Schizophrenia, a severe mental disorder with high global prevalence, is among the most disabling health conditions. Diagnosis typically occurs between ages 15 and 35, after the first psychotic episode, when symptoms are already advanced. Classical antipsychotics targeting dopamine D2 receptors reduce positive symptoms but do not adequately address negative symptoms or cognitive deficits, which emerge before psychotic episodes and are now recognized as a core feature of schizophrenia, reflecting profound alterations in neuronal circuits. The pathophysiology of schizophrenia involves multiple neurotransmitter systems, highlighting the importance of understanding neurotransmitter secretion and its regulation.

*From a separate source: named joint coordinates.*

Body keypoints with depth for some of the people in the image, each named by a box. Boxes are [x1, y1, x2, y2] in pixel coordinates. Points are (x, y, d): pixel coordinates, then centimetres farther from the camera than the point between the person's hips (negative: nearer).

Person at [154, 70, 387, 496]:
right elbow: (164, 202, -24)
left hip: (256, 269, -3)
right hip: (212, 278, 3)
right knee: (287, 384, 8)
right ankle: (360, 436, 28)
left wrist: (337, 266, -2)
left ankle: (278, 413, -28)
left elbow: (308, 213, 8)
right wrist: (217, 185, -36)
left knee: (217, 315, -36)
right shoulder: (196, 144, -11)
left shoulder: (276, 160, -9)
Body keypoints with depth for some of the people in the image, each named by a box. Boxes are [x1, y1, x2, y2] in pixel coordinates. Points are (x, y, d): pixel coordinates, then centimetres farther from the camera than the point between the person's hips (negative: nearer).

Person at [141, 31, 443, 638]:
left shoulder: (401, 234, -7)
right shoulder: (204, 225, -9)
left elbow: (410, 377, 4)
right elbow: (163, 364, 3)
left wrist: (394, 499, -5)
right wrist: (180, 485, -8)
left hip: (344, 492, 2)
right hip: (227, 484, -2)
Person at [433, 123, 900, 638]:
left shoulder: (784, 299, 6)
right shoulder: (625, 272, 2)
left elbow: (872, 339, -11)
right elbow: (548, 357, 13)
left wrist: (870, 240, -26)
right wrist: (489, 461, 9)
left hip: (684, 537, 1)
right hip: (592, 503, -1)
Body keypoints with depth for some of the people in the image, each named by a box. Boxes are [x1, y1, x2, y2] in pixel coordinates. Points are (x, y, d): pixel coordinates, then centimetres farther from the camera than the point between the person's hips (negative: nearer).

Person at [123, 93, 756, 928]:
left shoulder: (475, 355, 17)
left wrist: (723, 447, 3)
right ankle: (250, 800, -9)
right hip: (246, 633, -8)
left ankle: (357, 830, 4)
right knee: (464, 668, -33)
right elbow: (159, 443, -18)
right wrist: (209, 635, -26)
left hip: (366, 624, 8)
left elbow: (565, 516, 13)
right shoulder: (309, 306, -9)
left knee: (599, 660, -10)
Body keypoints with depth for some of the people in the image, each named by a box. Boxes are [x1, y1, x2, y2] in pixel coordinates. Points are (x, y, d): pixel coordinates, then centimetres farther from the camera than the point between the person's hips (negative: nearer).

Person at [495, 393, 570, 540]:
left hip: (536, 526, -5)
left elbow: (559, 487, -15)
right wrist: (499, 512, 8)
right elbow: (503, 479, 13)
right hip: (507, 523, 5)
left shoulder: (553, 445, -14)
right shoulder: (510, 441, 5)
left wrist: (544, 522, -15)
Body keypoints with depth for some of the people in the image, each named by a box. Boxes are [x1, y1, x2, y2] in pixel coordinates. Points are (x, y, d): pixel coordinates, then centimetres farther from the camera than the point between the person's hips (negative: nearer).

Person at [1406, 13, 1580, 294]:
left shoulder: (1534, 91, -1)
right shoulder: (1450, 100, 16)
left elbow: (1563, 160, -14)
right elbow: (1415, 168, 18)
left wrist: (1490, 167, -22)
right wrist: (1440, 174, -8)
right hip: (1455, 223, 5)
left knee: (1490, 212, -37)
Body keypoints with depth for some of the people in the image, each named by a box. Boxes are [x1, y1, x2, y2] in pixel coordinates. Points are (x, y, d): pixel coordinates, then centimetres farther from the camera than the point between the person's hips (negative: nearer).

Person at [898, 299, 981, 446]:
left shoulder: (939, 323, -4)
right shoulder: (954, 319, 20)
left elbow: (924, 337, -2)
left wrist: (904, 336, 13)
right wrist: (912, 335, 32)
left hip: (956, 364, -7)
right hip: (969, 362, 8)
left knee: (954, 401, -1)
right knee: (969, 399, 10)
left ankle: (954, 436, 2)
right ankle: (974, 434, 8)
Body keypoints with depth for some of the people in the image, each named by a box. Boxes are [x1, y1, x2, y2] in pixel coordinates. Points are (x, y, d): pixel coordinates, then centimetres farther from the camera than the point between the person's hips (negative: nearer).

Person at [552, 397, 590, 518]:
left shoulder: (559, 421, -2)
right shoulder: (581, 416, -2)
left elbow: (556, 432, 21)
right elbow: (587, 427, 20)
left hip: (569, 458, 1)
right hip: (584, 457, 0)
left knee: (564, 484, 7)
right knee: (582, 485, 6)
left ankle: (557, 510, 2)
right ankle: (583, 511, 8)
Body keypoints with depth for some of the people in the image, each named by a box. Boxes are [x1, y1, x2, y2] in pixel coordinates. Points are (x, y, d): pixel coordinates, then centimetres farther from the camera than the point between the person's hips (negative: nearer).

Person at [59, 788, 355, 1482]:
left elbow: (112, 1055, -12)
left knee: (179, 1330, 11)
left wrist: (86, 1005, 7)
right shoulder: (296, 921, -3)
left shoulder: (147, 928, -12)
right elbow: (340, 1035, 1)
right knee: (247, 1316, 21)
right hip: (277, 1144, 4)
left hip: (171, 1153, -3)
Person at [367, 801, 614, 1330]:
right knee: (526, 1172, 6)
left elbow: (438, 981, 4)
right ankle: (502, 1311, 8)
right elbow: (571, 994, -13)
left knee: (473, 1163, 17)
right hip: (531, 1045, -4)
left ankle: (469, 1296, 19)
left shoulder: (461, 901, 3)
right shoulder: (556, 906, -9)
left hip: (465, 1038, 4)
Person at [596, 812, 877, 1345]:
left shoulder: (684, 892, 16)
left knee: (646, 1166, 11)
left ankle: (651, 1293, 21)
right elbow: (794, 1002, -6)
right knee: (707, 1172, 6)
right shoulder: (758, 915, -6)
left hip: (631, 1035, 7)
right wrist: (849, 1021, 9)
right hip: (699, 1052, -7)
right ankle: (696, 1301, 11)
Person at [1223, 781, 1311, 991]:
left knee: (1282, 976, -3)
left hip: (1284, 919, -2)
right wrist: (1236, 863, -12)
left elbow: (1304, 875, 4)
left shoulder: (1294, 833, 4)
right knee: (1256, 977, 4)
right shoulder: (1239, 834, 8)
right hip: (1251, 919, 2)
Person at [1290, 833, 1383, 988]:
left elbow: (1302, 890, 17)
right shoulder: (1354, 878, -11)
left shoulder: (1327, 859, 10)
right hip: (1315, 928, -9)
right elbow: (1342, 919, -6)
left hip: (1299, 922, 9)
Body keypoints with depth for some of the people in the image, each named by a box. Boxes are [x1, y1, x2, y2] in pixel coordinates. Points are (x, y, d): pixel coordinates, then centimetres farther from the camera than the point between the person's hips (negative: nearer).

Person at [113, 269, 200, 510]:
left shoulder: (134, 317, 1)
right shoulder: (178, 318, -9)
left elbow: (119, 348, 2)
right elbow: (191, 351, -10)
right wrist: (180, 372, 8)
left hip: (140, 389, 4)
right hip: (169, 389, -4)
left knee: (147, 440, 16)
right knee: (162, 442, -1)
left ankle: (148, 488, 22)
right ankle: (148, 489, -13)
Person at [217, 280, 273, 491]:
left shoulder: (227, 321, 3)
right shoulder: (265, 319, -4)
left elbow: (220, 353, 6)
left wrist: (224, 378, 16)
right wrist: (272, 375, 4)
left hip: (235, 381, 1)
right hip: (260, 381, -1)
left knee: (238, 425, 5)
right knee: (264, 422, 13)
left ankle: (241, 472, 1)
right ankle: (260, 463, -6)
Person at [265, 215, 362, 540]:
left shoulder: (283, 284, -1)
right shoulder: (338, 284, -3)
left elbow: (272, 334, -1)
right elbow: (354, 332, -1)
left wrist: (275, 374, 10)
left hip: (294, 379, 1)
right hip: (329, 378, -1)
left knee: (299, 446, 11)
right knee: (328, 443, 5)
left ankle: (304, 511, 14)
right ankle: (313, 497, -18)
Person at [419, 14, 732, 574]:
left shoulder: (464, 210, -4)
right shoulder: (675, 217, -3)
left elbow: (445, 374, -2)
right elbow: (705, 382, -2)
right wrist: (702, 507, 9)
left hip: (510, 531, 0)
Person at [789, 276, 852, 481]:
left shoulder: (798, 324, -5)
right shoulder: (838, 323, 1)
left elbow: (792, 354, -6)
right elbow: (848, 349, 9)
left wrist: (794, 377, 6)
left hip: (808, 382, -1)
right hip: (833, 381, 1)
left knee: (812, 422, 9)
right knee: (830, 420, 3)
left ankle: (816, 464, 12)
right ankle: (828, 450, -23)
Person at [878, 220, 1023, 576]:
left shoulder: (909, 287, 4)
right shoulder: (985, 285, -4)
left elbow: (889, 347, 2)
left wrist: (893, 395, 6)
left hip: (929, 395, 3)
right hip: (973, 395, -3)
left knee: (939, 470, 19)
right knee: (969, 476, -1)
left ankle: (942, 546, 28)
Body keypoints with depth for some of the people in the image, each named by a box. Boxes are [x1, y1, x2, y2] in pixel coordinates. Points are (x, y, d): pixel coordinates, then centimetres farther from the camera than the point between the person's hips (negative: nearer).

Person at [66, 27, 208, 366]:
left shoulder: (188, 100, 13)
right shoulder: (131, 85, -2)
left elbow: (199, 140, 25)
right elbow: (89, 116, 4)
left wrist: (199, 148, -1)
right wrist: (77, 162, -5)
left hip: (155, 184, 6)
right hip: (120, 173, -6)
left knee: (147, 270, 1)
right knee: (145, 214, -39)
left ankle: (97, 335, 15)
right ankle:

Here we studied secretion from olfactory neuronal precursors (ONPs), a model that mirrors key processes of the central nervous system and can be obtained from living patients, allowing analysis of cellular alterations associated with schizophrenia. Using the fluorescent dye FM1-43, we found that patient-derived ONPs exhibit exacerbated secretion, with higher amplitude and faster kinetics than ONPs from healty control subjects. Considering the role of the actin cytoskeleton in vesicle mobilization and fusion, its organization was studied through immunofluorescence and novel image analysis methods. While total actin levels were similar, patient cells showed increased filamentous actin intensity, altered microfilament orientation, and disorganized actin distribution. Pilot experiments further suggested greater structural instability of actin during secretion.
These results suggest that cytoskeletal alterations may contribute to the exacerbated secretion observed in patients. This work provides evidence of altered cellular mechanisms in schizophrenia and establishes analytical tools that could be instrumental in developing biomarkers for early detection of mental disorders.